++++ ТЕКСТ ДЛЯ ЧТЕНИЯ ++++

Немецкие подводные лодки проявили свое существование непосредственно после поражения германской армии при Марне. 22 сентября 1914 года произошел огромной значительности факт потопления одним из германских «U» трех английских крейсеров сразу. 18 октября маленький крейсер был потоплен у самых берегов Шотландии. Тем не менее все заставляет думать, что вокруг Англии шныряла одна только субмарина и подводная война не имела систематического характера.

26 октября произошел первый факт, глубоко возмутивший общественное мнение. Был потоплен французский пароход «Адмирал Гантон» недалеко от Булона: пароход перевозил бельгийских беглецов, и 30 лиц, непричастных к войне, потеряли при этой катастрофе жизнь и здоровье.

Наконец, недалеко от Гавра 2 февраля был бессовестно потоплен английский плавучий госпиталь «Астурия».

Все это были акты, подготовительные к тому энергичному ответу, который германское адмиралтейство бросило на английскую блокаду 5 февраля 1915 г.

Соответственная декларация державам гласила следующее:

1) Воды вокруг Великобритании и Ирландии, включая сюда Ла-Манш, объявляются военной зоной.

2) Начиная с 18 февраля все торговые суда в пределах этой зоны могут быть потоплены, даже в том случае, если окажется невозможным спасти их экипаж.

3) Ввиду преступного намерения британского адмиралтейства пользоваться флагами нейтральных держав для обмана суда сих держав не исключаются из общего правила.

С тех пор началась систематическая блокада. По точной английской статистике, данными которой я располагаю до 16 июня нового стиля, если мы отбросим простые лодки и барки и будем принимать во внимание только суда выше трехсот тонн водоизмещением, со времени объявления блокады затоплено 85 кораблей, что составляет в среднем 0,6 в день, т. е. приблизительно по одному судну в два дня.

Распространяться здесь о самом ярком факте этой войны — о потоплении «Лузитании» — не приходится. И он и его последствия у всех в памяти.

Чисто военные действия подводной войны со стороны германцев сводятся за это время к потоплению 25 мая в Дарданеллах английских крейсеров «Триумф» и «Мажестик». Подводная лодка под командой капитана Отто Герзинга совершила при этом колоссальное путешествие в 9000 километров, затратив на него ровно месяц времени. Со стороны австрийцев большим успехом явилось недавнее затопление первоклассного итальянского крейсера «Амальфи». Турки распространили слух о потоплении будто бы русского броненосца «Святой Пантелеймон» (бывший «Потемкин»), но слух этот не подтвердился.

++++ ИСХОДНЫЕ ДАННЫЕ ++++

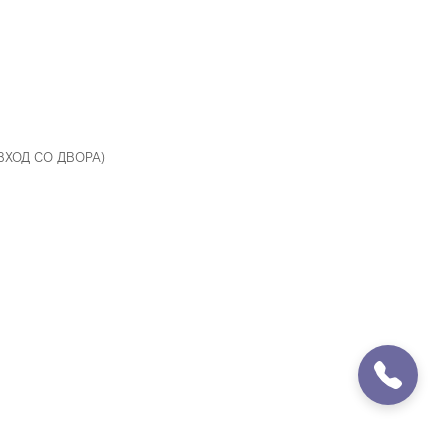
 ВХОД СО ДВОРА)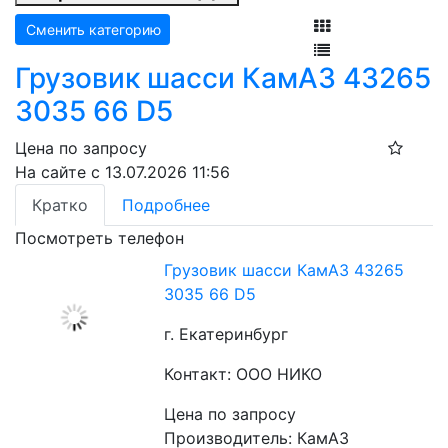
Сменить категорию
Грузовик шасси КамАЗ 43265
3035 66 D5
Цена по запросу
На сайте с 13.07.2026 11:56
Кратко
Подробнее
Посмотреть телефон
Грузовик шасси КамАЗ 43265
3035 66 D5
г. Екатеринбург
Контакт: ООО НИКО
Цена по запросу
Производитель: КамАЗ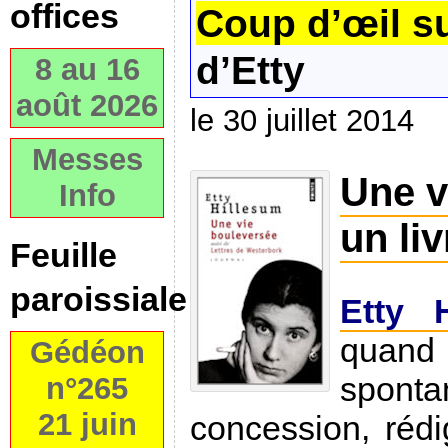
offices
Coup d’œil 
d’Etty
8 au 16
août 2026
le 30 juillet 2014
Messes
Une v
Info
un liv
Feuille
paroissiale
Etty 
quand
Gédéon
sponta
n°265
21 juin
concession, rédi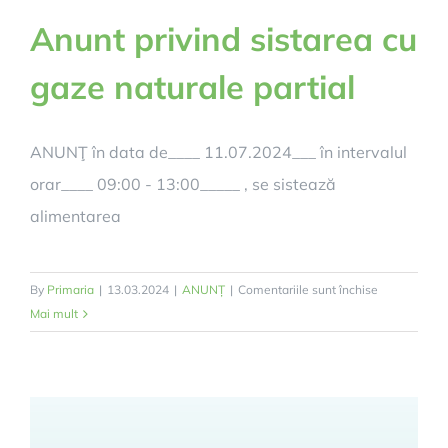
Anunt privind sistarea cu
gaze naturale partial
ANUNŢ în data de____ 11.07.2024___ în intervalul
orar____ 09:00 - 13:00_____ , se sistează
alimentarea
pentru
By
Primaria
|
13.03.2024
|
ANUNȚ
|
Comentariile sunt închise
Anunt
Mai mult
privind
sistarea
cu
gaze
naturale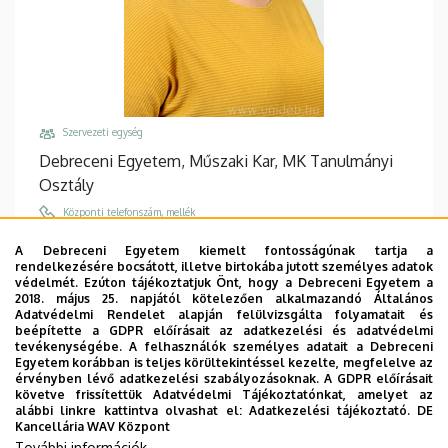
Szervezeti egység
Debreceni Egyetem, Műszaki Kar, MK Tanulmányi
Osztály
Központi telefonszám, mellék
+36 52 415 155
/
77728
A Debreceni Egyetem kiemelt fontosságúnak tartja a
rendelkezésére bocsátott, illetve birtokába jutott személyes adatok
Email
védelmét. Ezúton tájékoztatjuk Önt, hogy a Debreceni Egyetem a
tundi@eng.unideb.hu
2018. május 25. napjától kötelezően alkalmazandó Általános
Adatvédelmi Rendelet alapján felülvizsgálta folyamatait és
Cím
beépítette a GDPR előírásait az adatkezelési és adatvédelmi
tevékenységébe. A felhasználók személyes adatait a Debreceni
4028 Debrecen Ótemető utca 2-4
Egyetem korábban is teljes körültekintéssel kezelte, megfelelve az
érvényben lévő adatkezelési szabályozásoknak. A GDPR előírásait
Épület, emelet, ajtó
követve frissítettük Adatvédelmi Tájékoztatónkat, amelyet az
Műszaki Kar "B" épület
, földszint, B0.14
alábbi linkre kattintva olvashat el:
Adatkezelési tájékoztató.
DE
Kancellária WAV Központ
(Tanulmányi Osztály)
További információk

++++

УПРАЖНЕНИЯ:
A) Сколько времени заняло путешествие в 9000 километров, которое совершила подводная лодка капитана Отто Герзинга, согласно тексту о подводной войне?
B) Продолжите текст о германской подводной войне, начав сразу после его последнего предложения.

ОТВЕТЫ К ЗАДАНИЯМ:
A) Ровно месяц.

B)
Лейтенант с гордостью заявил в статье, опубликованной 15 мая 1915 года, следующее:


«Союзники не употребляют своих субмарин для подобных целей, т. е. для уничтожения торговых судов: английская лодка потопила у Константинополя броненосец „Мессулие“. Французская лодка „Сафир“ вошла в Дарданеллы. „Кюри“ проникла в Полу. Обе лодки погибли, но вызвали всеобщее уважение к своим актам героизма».
Английские лодки, как рассказывают итальянские корреспонденты, держатся в настоящее время даже в Мраморном море. Никакой стоянки у них, конечно, нет. Пищу и топливо приносят им, по уверению итальянских газет, английские гидроаэропланы. В этом, конечно, нет ничего невозможного, ибо авиатору нужно сделать для этого всего путь в 300 километров да, конечно, строго сговориться с субмариной о месте свидания. Своеобразное и не лишенное грандиозности зрелище: военная птица, спускающаяся с неба, чтобы покормить военную рыбу, подымающуюся на свидание с ней из морских глубин. Но военные птицы, кроме того, и преследуют военных рыб. Они для этого достаточно хорошо вооружены, как доказывает случай потопления французским бипланом австрийской подводной лодки в Адриатическом море. Авиатор действует при этом по тому же принципу, что и чайка, ловящая рыбу: с большой высоты видны большие глубины. Вода не скрывает от авиатора силуэт субмарины, и так как движется он быстрее, то, преследуя свою беззащитную на этот раз жертву, он может бросать в нее бомбы до тех пор, пока ему не удастся уничтожить подводного врага.

Всем памятны последние события в Балтийском море (в июне) — атака русской подводной лодкой германской эскадры с погружением под килями немецких судов на три часа, — столь драматически описанные в официальном отчете с месяц тому назад. К тому же времени из официального положения о потоплении значительного немецкого военного судна типа «фатерланд» выяснилось, что в Балтийское море проникли и до сих пор там действуют английские подводные лодки.

Спросим теперь себя, каковы же в конце концов результаты подводной войны, в особенности для Германии, в картах которой она является крупным козырем.

Как мы уже сказали, общее количество потопленных за это время торговых кораблей сводится самое большее к 80–85, если считать с начала войны — с 18 февраля — и только суда свыше 300 тонн…

Английский торговый флот насчитывает до 10 тысяч судов. Каждый год он теряет в катастрофах приблизительно 130 кораблей (так утверждает по крайней мере специалист по морской войне, работающий в «Journal de Genève»). Каждый год, по тем же данным, англичане делают около 400 судов новых. Это строительство, вероятно, очень расширилось сейчас ввиду прекращения весьма серьезной конкуренции немецкого торгового флота, ныне абсолютно парализованного. Из этого приходится сделать вывод, что британский флот за шесть месяцев подводной войны не только не уменьшился, но, вероятно, и вырос.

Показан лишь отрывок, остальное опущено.